# [Stored items]
════

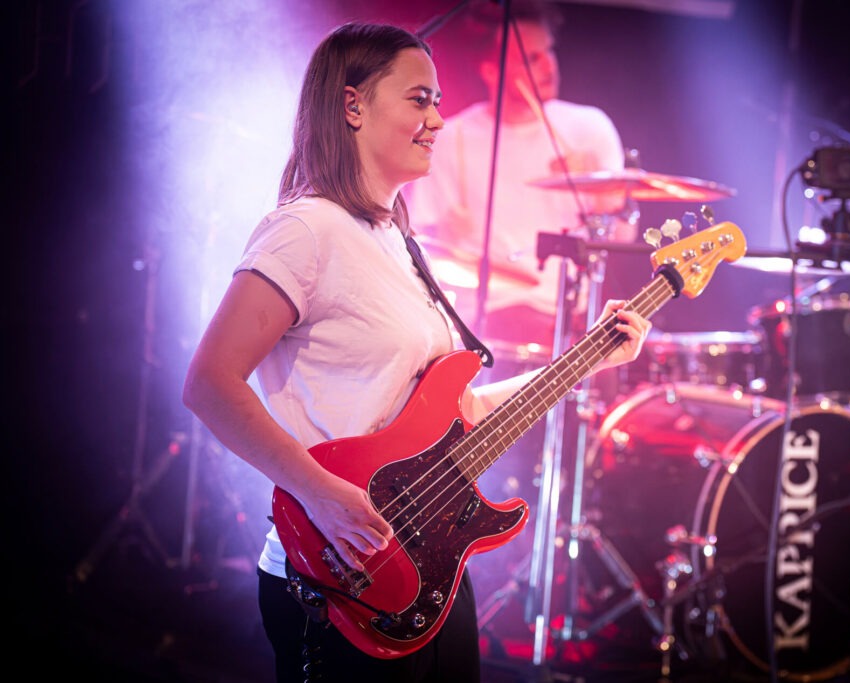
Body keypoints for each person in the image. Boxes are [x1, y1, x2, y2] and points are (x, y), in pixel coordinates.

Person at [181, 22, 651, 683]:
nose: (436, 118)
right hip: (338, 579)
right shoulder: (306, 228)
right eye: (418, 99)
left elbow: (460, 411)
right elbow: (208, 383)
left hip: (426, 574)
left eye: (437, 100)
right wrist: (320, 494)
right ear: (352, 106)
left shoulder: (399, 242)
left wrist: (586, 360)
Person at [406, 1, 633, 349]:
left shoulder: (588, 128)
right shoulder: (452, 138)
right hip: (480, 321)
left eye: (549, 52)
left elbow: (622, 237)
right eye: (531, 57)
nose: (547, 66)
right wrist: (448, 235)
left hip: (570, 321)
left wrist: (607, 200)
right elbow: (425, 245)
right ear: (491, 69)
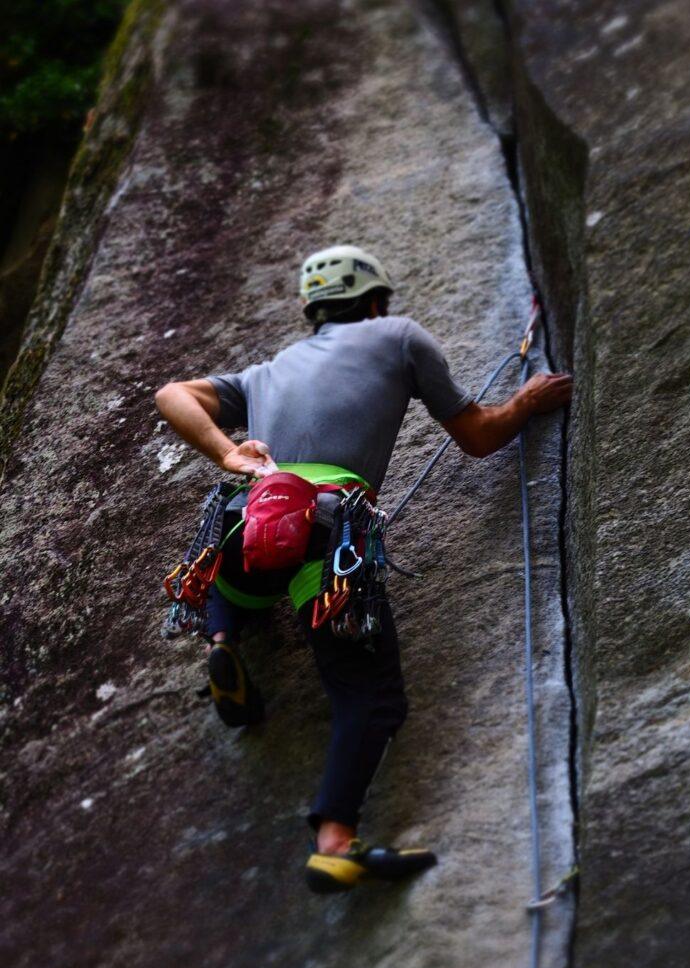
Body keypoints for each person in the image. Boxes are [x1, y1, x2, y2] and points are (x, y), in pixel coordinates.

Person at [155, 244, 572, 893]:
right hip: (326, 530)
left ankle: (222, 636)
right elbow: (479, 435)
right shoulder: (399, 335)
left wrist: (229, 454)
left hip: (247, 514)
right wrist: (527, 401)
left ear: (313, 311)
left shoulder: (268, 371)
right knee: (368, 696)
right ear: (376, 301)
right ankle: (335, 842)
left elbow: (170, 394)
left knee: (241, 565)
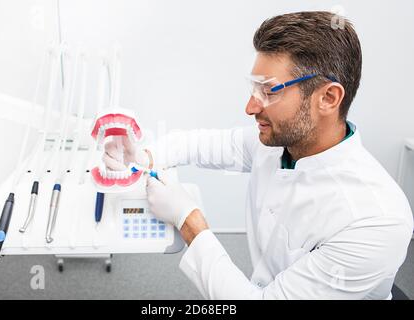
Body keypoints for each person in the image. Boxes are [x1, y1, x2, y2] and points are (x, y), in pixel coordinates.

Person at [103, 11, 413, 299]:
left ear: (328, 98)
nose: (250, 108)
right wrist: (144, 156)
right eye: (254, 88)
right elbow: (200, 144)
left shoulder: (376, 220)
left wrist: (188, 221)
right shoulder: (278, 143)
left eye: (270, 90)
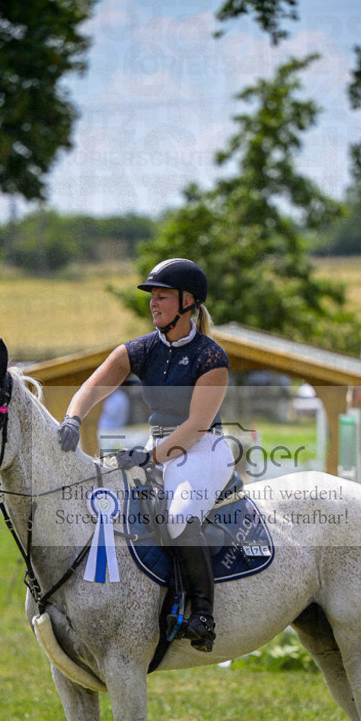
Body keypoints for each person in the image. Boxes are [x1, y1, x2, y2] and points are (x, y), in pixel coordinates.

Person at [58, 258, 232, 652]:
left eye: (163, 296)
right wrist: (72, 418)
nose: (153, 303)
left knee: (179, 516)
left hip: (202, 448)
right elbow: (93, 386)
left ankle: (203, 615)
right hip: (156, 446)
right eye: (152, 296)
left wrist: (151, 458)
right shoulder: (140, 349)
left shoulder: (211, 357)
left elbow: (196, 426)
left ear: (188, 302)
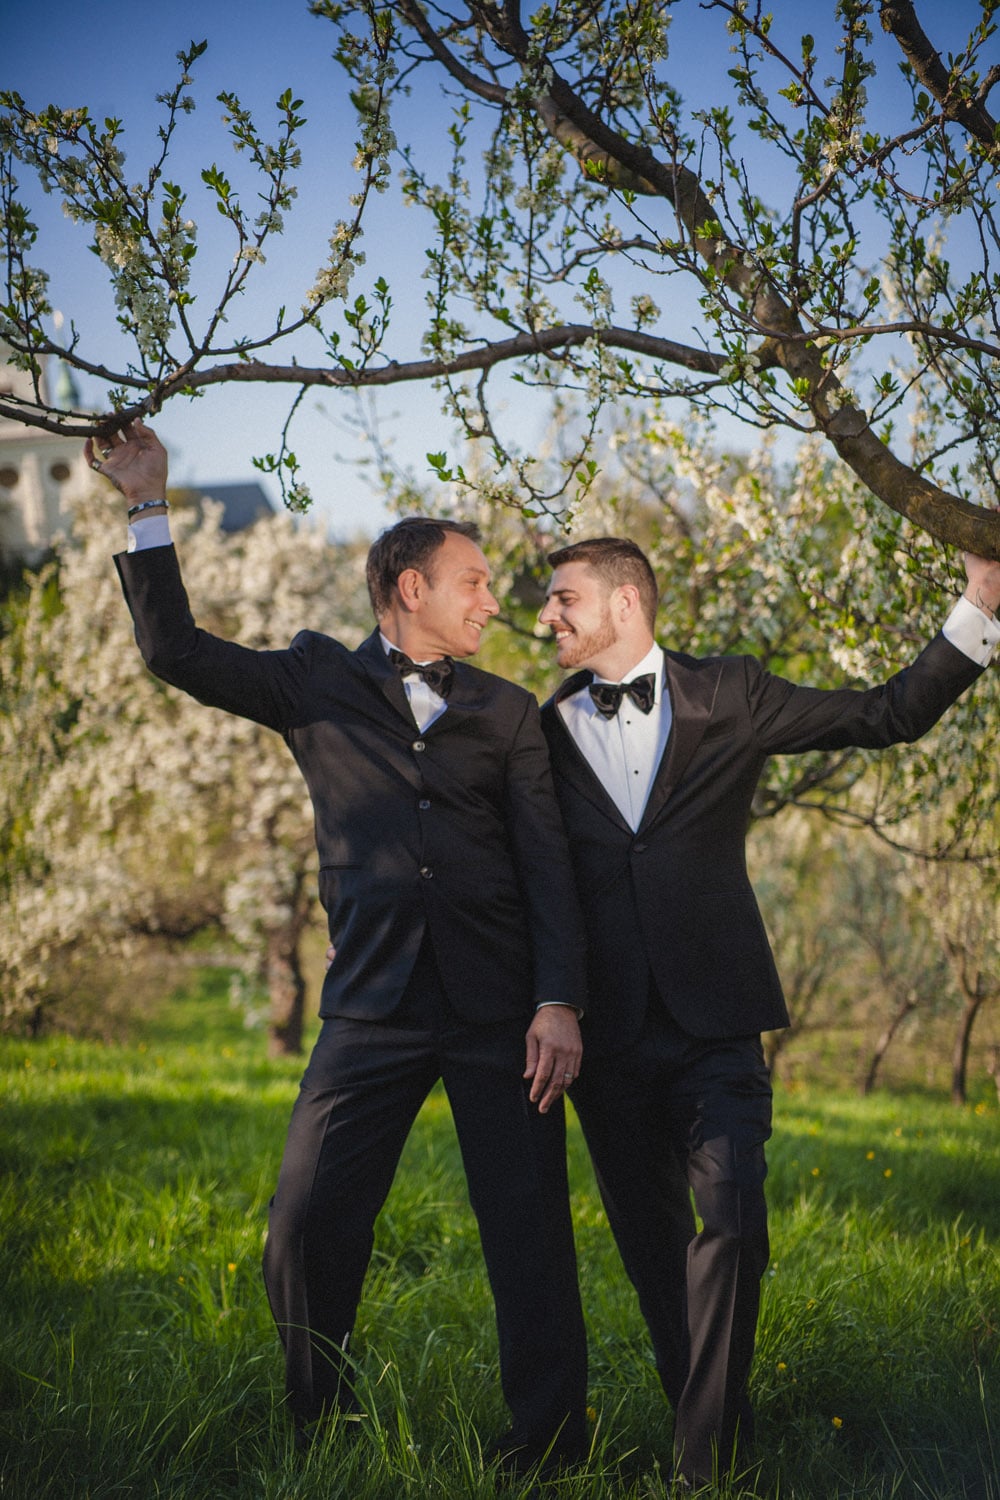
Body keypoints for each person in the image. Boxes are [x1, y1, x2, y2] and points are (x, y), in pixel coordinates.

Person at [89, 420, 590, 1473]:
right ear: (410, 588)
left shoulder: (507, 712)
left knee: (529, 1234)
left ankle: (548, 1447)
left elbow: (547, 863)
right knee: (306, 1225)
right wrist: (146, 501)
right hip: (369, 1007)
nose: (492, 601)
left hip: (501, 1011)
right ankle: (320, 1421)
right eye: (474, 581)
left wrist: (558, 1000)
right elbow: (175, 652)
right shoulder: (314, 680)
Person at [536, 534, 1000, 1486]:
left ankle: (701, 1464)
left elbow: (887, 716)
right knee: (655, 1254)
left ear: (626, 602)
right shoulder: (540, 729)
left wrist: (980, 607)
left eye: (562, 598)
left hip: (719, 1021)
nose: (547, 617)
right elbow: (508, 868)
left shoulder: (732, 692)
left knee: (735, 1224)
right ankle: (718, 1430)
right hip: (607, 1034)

════

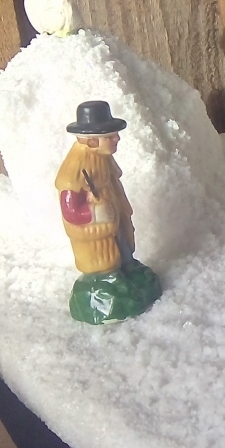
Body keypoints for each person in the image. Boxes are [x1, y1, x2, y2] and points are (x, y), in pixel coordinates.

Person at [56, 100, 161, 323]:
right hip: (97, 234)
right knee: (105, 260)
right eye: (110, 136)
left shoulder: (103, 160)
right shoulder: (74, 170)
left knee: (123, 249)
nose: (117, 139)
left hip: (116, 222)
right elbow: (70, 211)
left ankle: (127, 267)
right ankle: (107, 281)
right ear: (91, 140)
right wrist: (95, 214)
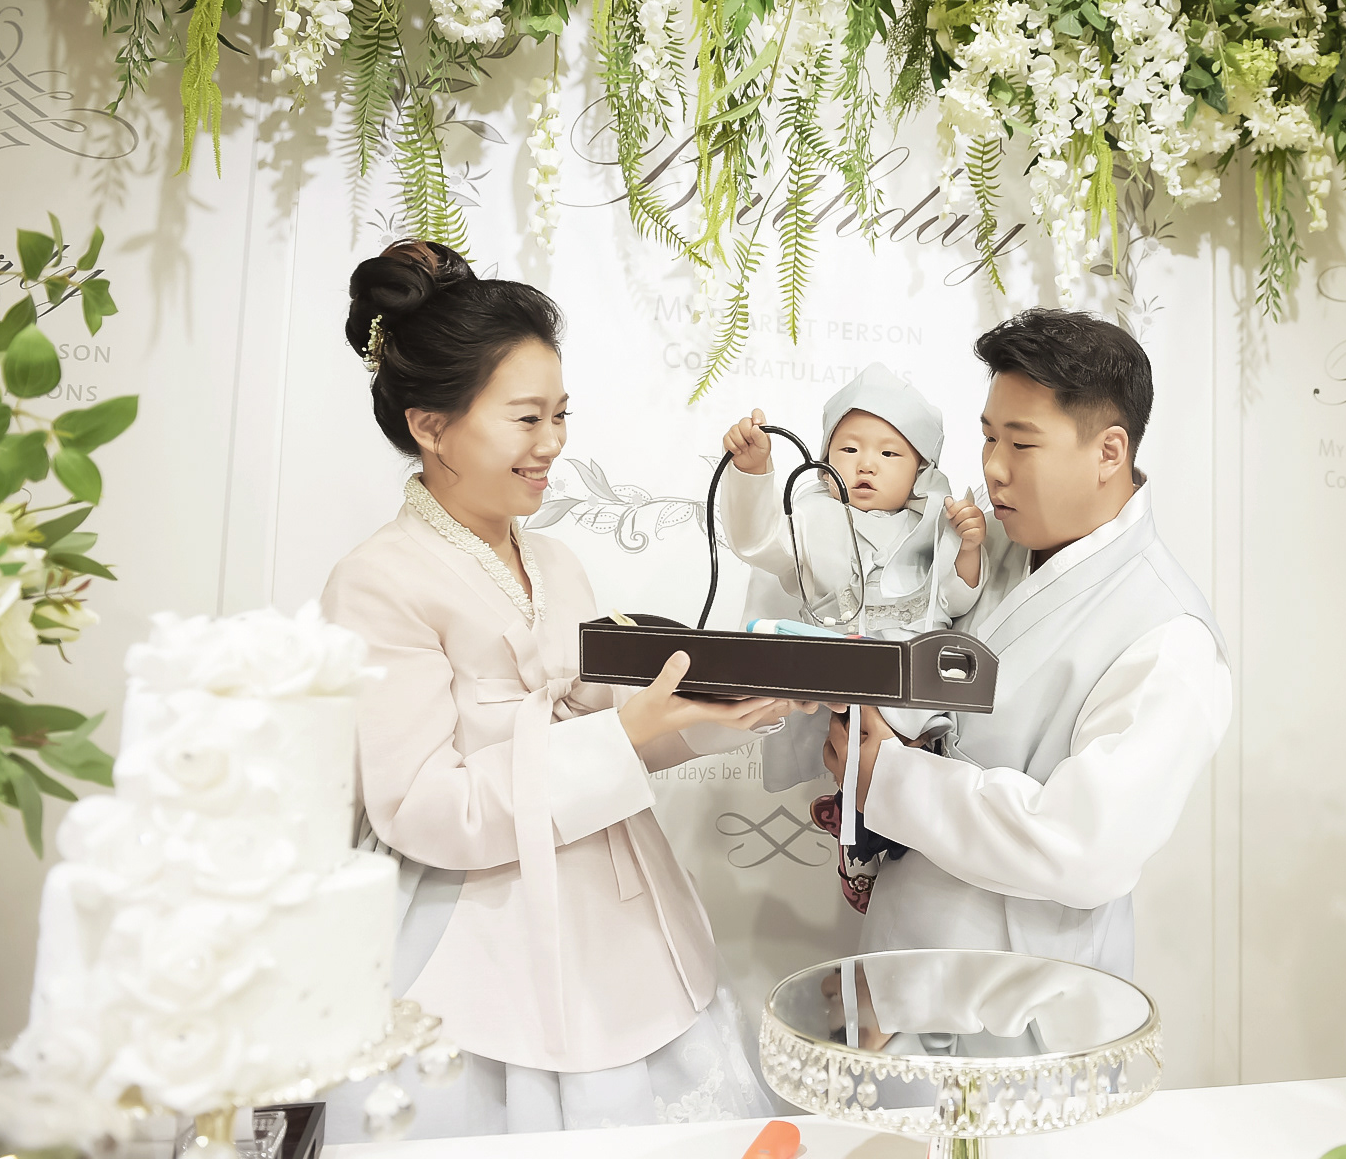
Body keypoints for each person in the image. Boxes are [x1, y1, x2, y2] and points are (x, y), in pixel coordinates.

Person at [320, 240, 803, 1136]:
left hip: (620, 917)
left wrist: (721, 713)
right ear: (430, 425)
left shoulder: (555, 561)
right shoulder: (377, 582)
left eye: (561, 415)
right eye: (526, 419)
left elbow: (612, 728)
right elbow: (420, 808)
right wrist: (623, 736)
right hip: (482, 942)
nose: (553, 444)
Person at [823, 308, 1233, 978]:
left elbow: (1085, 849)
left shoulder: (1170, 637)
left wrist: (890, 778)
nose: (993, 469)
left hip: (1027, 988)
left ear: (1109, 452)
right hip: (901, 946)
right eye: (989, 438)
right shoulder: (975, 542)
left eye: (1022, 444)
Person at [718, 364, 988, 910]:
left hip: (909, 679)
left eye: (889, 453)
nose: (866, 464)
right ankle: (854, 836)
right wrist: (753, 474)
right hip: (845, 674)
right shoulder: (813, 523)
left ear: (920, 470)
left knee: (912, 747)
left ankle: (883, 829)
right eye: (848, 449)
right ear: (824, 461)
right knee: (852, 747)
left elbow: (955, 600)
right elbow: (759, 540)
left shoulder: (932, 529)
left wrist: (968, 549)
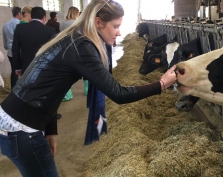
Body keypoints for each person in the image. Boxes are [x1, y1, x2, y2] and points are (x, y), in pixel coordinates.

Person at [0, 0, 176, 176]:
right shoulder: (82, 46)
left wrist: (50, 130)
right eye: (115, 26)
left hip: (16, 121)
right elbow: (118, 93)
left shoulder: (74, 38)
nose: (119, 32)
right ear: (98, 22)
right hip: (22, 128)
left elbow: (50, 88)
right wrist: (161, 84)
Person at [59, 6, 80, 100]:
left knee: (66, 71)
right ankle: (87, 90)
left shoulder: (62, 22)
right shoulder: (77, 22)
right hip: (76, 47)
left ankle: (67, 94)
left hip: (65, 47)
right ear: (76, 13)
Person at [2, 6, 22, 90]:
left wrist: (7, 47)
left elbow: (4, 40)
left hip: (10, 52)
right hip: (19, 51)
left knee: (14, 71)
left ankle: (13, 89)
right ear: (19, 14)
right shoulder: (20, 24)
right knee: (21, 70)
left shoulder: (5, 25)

════

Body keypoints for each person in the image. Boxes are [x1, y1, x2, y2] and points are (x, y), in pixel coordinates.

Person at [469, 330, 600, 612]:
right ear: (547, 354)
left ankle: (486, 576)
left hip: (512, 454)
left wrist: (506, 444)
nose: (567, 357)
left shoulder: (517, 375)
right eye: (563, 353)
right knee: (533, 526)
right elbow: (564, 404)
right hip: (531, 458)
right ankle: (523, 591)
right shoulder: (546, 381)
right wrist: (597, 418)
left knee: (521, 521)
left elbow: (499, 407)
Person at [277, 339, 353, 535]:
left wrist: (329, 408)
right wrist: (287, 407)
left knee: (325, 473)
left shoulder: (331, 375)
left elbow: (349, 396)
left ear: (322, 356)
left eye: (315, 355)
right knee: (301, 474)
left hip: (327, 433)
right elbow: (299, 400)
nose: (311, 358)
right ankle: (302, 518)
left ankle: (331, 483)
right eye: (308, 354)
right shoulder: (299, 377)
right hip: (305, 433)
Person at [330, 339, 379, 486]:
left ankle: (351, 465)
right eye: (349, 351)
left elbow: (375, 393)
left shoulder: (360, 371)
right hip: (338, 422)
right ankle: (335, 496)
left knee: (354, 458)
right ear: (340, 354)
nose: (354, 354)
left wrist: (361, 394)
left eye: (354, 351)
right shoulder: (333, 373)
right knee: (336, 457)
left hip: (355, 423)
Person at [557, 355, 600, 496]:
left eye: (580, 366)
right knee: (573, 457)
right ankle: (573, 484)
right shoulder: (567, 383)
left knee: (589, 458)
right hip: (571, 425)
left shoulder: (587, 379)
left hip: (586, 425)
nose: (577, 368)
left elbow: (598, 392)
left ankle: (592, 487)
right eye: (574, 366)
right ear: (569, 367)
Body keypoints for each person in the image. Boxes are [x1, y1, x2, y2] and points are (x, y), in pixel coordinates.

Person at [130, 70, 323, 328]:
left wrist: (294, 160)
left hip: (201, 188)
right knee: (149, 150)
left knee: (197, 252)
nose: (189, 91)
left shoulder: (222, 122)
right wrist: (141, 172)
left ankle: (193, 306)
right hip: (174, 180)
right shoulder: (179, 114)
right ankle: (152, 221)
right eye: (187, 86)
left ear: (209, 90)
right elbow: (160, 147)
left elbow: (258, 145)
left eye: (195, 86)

════

# [WORK TO COMPLETE]
The output is the stretch above from the line with "right wrist: (95, 214)" through the line with "left knee: (66, 71)", copied word for word with both ends kept and every picture dropped.

# [ANSWER FOR THIS EXERCISE]
right wrist: (95, 214)
Body keypoints for each person in the image. Boxes are [x1, y1, x2, y2] and points are (x, y), in pixel coordinates.

Person at [320, 240, 803, 1136]:
left hip: (620, 917)
left wrist: (721, 713)
right ear: (430, 425)
left shoulder: (555, 561)
right shoulder: (377, 582)
left eye: (561, 415)
right eye: (526, 419)
left elbow: (612, 728)
right elbow: (420, 808)
right wrist: (623, 736)
right hip: (482, 942)
nose: (553, 444)
Person at [823, 308, 1233, 978]:
left elbow: (1085, 849)
left shoulder: (1170, 637)
left wrist: (890, 778)
nose: (993, 469)
left hip: (1027, 988)
left ear: (1109, 452)
right hip: (901, 946)
right eye: (989, 438)
right shoulder: (975, 542)
left eye: (1022, 444)
Person at [718, 364, 988, 910]:
left hip: (909, 679)
left eye: (889, 453)
nose: (866, 464)
right ankle: (854, 836)
right wrist: (753, 474)
right hip: (845, 674)
right shoulder: (813, 523)
left ear: (920, 470)
left knee: (912, 747)
left ankle: (883, 829)
right eye: (848, 449)
right ear: (824, 461)
right knee: (852, 747)
left elbow: (955, 600)
right elbow: (759, 540)
left shoulder: (932, 529)
left wrist: (968, 549)
Body keypoints for each person in the image. Boxes are [x1, y1, x2, y2] and points are (x, y), in pixel coordinates.

Person at [0, 0, 176, 176]:
right shoulder: (82, 46)
left wrist: (50, 130)
right eye: (115, 26)
left hip: (16, 121)
right elbow: (118, 93)
left shoulder: (74, 38)
nose: (119, 32)
right ear: (98, 22)
right hip: (22, 128)
left elbow: (50, 88)
right wrist: (161, 84)
Person at [59, 6, 80, 100]:
left knee: (66, 71)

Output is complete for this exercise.